State ex rel. Magnet v. Kemp

141 Ind. 125 | Ind. | 1895

Monks, J.

This was a proceeding brought by appellant to compel appellee by writ of mandate to rebuild and repair a partition fence under the provisions of an act approved March 9, 1891, Acts 1891, p. 398, sections 6564, 6565, R. S. 1894.

The alternative writ of mandate commanded appellee as trustee of Jefferson township, in Tipton county, to *126repair and rebuild a certain partition fence on a line-described in the writ, or show cause why the same should not be done.

It is averred in the verified complaint and set forth in the alternative writ that the relator, after giving the notice required by said act, called upon appellee and demanded that he examine said partition fence and that he cause to be furnished a sufficient amount of material and employ a suitable person or persons to rebuild and repair the same; that appellee failed to act in said matter or take any steps whatever toward the rebuilding or repairing said fence or causing the same to be done.

Appellee appeared and filed a return to the alternative writ in two paragraphs. The first paragraph was a general denial. A demurrer was filed and sustained to the second paragraph. Appellee thereupon filed an amended second paragraph of return, to which a demurrer was filed and overruled. Appellant filed a reply in two paragraphs. To the second paragraph of reply a demurrer was filed and sustained. It is then stated in the record, that plaintiff, failing and refusing to amend his pleadings, or plead further, abides said ruling and the court renders judgment against him on demurrer as upon default and final judgment was entered against appellant. No objection was made or exception taken to this action of the court, nor was any motion made to set aside, modify or change the judgment in any way. The errors assigned are:

First. That the court erred in overruling the demurrer to the amended second paragraph of answer.
————
- [GIVEN PROBLEM A]: According to the court opinion, of which township was the appellee the trustee?
————
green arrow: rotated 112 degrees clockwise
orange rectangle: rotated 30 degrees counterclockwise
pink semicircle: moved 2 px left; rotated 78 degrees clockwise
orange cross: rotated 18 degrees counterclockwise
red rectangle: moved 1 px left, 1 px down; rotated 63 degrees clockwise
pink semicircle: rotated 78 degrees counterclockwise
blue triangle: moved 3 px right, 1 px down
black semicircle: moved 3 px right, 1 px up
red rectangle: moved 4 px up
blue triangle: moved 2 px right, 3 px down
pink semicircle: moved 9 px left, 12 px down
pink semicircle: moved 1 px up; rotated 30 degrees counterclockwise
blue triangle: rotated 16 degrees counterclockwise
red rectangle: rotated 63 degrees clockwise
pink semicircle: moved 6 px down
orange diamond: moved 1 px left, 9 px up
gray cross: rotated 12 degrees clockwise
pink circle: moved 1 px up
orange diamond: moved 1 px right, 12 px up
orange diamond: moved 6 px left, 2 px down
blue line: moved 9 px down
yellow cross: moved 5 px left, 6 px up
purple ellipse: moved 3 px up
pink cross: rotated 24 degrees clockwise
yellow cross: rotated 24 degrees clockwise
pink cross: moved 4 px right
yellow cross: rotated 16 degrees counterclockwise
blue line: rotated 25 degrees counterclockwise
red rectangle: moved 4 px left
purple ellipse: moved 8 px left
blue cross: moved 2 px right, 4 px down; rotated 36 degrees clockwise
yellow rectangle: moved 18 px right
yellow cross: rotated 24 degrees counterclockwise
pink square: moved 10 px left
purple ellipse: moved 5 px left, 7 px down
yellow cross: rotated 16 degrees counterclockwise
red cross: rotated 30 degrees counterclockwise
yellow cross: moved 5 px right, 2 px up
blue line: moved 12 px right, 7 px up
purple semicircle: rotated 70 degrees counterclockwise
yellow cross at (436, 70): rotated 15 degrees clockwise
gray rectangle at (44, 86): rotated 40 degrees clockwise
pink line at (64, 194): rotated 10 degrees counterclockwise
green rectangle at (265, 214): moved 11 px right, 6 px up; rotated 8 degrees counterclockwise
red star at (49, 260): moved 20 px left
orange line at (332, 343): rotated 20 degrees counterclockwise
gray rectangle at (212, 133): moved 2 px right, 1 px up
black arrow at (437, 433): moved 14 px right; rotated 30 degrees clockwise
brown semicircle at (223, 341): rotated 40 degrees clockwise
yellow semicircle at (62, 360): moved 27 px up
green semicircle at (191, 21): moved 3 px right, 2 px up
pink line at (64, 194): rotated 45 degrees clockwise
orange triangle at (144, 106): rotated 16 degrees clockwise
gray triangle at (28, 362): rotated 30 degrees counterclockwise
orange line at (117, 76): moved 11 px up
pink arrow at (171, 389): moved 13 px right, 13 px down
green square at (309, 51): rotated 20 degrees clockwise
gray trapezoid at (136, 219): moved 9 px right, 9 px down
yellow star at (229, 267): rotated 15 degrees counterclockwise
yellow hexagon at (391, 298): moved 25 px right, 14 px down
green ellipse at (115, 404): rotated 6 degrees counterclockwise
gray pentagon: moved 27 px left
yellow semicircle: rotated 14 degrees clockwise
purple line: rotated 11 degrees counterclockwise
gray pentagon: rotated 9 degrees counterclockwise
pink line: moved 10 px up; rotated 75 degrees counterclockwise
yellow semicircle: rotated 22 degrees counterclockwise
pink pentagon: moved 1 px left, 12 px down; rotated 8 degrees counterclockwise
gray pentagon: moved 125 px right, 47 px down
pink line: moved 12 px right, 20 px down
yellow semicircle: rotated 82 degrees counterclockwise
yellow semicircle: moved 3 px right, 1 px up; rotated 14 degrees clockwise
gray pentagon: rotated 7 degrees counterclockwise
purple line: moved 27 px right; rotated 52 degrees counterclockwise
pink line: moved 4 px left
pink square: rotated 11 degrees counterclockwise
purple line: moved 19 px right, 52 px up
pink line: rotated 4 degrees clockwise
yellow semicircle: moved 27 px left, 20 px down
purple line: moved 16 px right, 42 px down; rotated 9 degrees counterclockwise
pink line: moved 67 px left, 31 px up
————
- [GIVEN PROBLEM B]: Will you quote the rows verbatim, starting at the first row and ending at the row that contains "orange line at (332, 343): rotated"?

- [TASK ANSWER A]: Jefferson township, in Tipton county.

- [TASK ANSWER B]:
green arrow: rotated 112 degrees clockwise
orange rectangle: rotated 30 degrees counterclockwise
pink semicircle: moved 2 px left; rotated 78 degrees clockwise
orange cross: rotated 18 degrees counterclockwise
red rectangle: moved 1 px left, 1 px down; rotated 63 degrees clockwise
pink semicircle: rotated 78 degrees counterclockwise
blue triangle: moved 3 px right, 1 px down
black semicircle: moved 3 px right, 1 px up
red rectangle: moved 4 px up
blue triangle: moved 2 px right, 3 px down
pink semicircle: moved 9 px left, 12 px down
pink semicircle: moved 1 px up; rotated 30 degrees counterclockwise
blue triangle: rotated 16 degrees counterclockwise
red rectangle: rotated 63 degrees clockwise
pink semicircle: moved 6 px down
orange diamond: moved 1 px left, 9 px up
gray cross: rotated 12 degrees clockwise
pink circle: moved 1 px up
orange diamond: moved 1 px right, 12 px up
orange diamond: moved 6 px left, 2 px down
blue line: moved 9 px down
yellow cross: moved 5 px left, 6 px up
purple ellipse: moved 3 px up
pink cross: rotated 24 degrees clockwise
yellow cross: rotated 24 degrees clockwise
pink cross: moved 4 px right
yellow cross: rotated 16 degrees counterclockwise
blue line: rotated 25 degrees counterclockwise
red rectangle: moved 4 px left
purple ellipse: moved 8 px left
blue cross: moved 2 px right, 4 px down; rotated 36 degrees clockwise
yellow rectangle: moved 18 px right
yellow cross: rotated 24 degrees counterclockwise
pink square: moved 10 px left
purple ellipse: moved 5 px left, 7 px down
yellow cross: rotated 16 degrees counterclockwise
red cross: rotated 30 degrees counterclockwise
yellow cross: moved 5 px right, 2 px up
blue line: moved 12 px right, 7 px up
purple semicircle: rotated 70 degrees counterclockwise
yellow cross at (436, 70): rotated 15 degrees clockwise
gray rectangle at (44, 86): rotated 40 degrees clockwise
pink line at (64, 194): rotated 10 degrees counterclockwise
green rectangle at (265, 214): moved 11 px right, 6 px up; rotated 8 degrees counterclockwise
red star at (49, 260): moved 20 px left
orange line at (332, 343): rotated 20 degrees counterclockwise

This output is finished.